Some might find that word appropriate in describing a fish that has crimped, to some extent, California’s water supply.
Others honor the smelt as representative of the well-being of the Delta as a whole.
So, yeah, poor choice of words. But it’s not the first time I’ve gotten in trouble on this subject.
A few years ago I referred to the smelt as a “minnow.” Mind you, I put careful thought into that one. Scientifically speaking, the smelt is not a minnow. I knew that. But my dictionary — my infallible, perfect dictionary — told me it would be acceptable to use “minnow” in generally characterizing any small fish.

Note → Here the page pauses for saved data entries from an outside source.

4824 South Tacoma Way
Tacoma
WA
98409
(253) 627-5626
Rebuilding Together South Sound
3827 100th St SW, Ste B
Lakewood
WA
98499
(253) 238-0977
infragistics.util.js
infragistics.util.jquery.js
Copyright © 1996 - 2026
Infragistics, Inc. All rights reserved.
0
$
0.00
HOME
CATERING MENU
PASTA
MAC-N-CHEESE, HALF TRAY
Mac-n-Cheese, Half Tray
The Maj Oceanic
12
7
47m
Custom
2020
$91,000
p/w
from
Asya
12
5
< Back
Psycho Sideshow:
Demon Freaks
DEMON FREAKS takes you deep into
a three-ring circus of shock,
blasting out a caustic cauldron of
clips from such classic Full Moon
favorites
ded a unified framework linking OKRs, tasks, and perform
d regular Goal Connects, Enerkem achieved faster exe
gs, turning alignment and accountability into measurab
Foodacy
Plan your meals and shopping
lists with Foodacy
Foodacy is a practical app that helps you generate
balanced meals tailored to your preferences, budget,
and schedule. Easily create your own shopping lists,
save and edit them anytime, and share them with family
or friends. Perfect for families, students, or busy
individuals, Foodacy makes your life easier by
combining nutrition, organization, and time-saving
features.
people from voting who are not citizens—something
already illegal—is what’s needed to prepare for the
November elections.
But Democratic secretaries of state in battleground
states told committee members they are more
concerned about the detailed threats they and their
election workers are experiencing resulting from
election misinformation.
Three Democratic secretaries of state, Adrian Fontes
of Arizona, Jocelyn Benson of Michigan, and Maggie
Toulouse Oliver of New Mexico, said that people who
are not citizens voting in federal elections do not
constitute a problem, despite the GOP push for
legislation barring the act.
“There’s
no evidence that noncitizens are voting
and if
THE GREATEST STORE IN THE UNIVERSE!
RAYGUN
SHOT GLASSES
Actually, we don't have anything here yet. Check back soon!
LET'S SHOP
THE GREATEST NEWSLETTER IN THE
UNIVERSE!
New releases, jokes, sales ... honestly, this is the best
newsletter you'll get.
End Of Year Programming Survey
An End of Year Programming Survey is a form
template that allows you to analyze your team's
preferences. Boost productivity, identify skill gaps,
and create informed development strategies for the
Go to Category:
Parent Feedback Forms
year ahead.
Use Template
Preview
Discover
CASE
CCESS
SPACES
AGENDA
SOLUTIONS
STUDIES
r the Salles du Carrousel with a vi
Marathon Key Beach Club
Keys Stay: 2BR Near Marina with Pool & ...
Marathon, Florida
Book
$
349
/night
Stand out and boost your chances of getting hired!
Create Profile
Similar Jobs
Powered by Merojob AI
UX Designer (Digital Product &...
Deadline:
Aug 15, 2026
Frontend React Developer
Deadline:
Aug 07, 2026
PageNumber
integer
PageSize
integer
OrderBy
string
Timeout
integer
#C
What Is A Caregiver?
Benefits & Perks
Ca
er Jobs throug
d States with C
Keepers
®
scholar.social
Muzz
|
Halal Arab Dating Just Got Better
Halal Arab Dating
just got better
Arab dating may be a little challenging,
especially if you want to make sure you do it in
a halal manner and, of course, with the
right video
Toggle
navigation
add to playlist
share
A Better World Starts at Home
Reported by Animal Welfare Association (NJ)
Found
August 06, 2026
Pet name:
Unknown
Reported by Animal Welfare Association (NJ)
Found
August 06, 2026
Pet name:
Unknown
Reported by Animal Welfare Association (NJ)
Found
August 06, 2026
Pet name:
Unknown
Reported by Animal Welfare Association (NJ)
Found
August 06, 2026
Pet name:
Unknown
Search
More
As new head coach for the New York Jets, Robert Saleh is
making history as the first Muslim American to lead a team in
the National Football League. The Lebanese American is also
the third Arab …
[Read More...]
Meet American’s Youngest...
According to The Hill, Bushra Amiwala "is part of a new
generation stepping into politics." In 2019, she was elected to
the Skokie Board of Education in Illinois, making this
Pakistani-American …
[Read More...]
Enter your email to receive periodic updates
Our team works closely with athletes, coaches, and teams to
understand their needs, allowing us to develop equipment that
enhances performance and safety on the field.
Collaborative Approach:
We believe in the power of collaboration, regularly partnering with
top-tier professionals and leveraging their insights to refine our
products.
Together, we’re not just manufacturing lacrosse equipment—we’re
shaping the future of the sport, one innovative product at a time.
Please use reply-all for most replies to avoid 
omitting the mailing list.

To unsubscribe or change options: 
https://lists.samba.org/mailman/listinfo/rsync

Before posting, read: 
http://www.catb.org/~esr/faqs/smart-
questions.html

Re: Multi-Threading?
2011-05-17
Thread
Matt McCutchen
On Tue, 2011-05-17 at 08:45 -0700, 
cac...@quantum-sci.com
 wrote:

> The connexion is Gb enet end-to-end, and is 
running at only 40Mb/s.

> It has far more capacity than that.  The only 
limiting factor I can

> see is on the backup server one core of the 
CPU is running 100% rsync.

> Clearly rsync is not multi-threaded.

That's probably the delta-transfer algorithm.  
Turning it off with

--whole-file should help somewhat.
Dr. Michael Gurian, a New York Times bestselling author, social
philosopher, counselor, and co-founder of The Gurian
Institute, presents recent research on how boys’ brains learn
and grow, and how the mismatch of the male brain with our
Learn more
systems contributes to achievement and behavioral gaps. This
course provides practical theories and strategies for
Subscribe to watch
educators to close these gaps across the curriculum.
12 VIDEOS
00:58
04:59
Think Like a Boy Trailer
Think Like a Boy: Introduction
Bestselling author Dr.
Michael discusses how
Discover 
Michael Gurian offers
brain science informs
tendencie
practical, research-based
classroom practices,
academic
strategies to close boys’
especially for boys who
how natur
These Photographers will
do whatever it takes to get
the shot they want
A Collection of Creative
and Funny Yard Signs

The angry emails came from fish biologists in the morning.
“Please stop devaluing nature in your writing,” one wrote. “To say the smelt is ‘a minnow with little ostensible value’ is just not good journalism.”
I stand by the “little ostensible value” part. The smelt has little apparent or clearly evident value to the general public. That is not the same thing as flatly saying it has no value.
Anyway, I never called the smelt a “minnow” again. It’s just not worth the confusion. And it’s not as precise as it could be.
At least I tried to be precise, in that case.
“Infamous” smelt? That’s just sloppy.